• What you need to do:
In the lines running from the one containing "southern_islands" through the end of the records, replace "x-axis" with "horizontal axis", leaving everything else unchanged, and return only those lines without the pictures.
^^^^
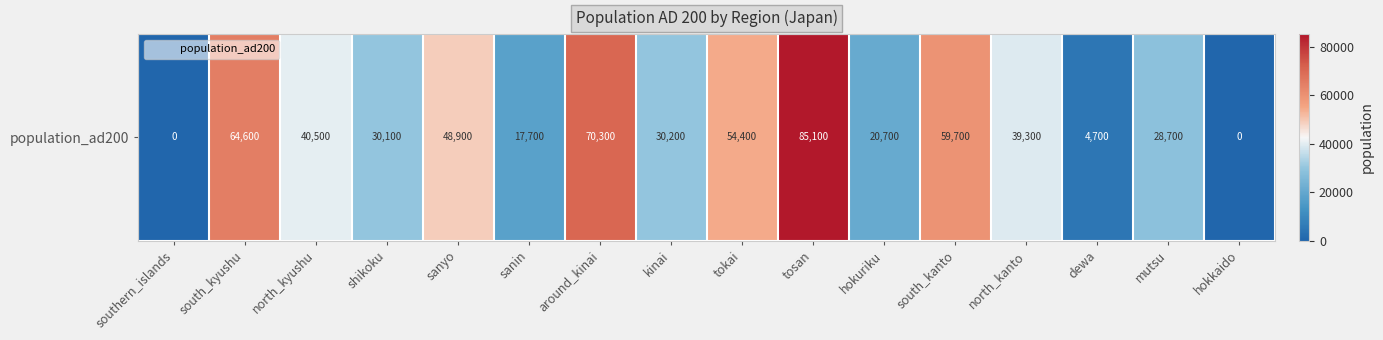

Which category has the lowest value across all series?

southern_islands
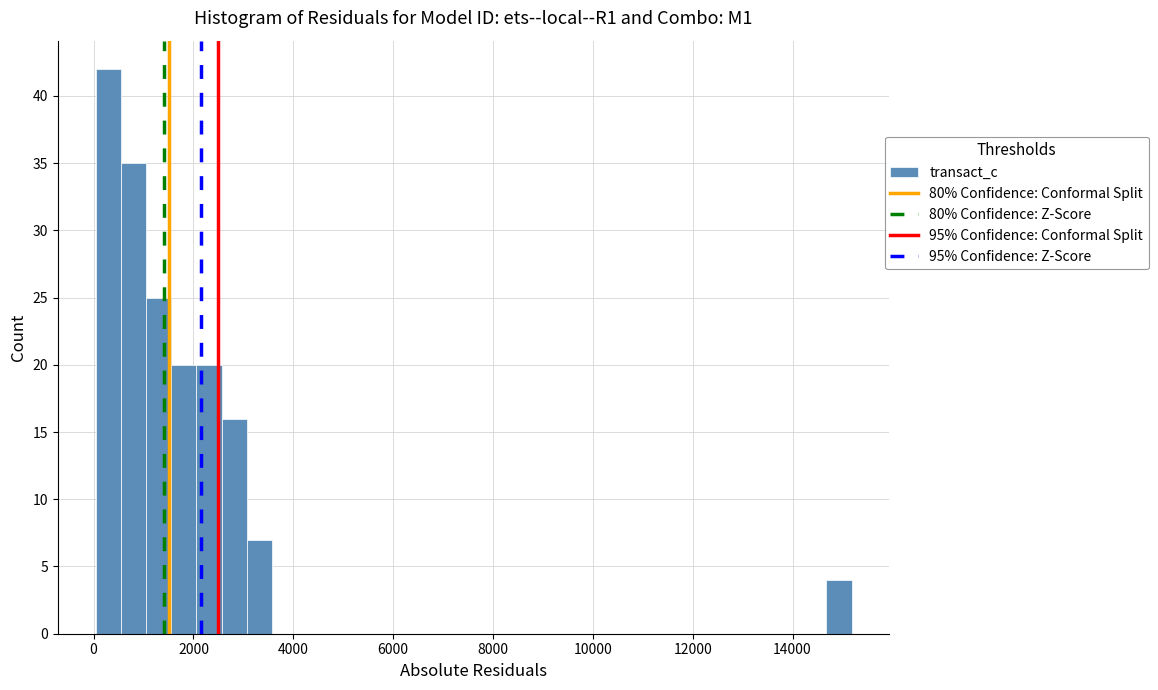

Read against the x-axis, roughly where is the centre of the tallest bar?

200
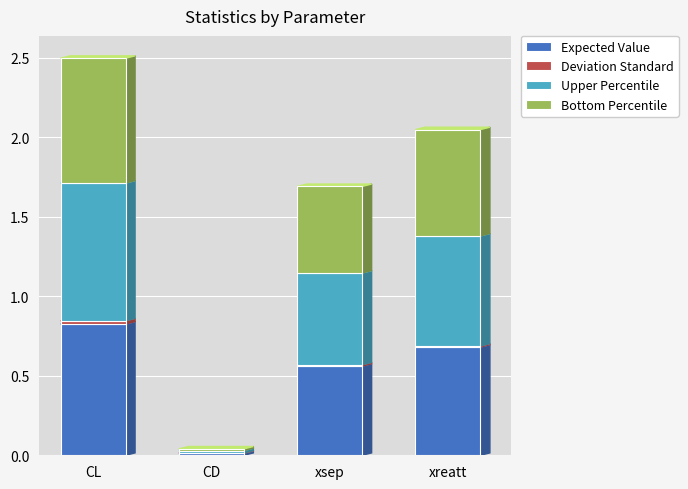

Where is Expected Value nearest to the value 0?

CD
^^^^
• Reply to the task:
southern_islands

Read against the horizontal axis, roughly where is the centre of the tallest bar?

200

Where is Expected Value nearest to the value 0?

CD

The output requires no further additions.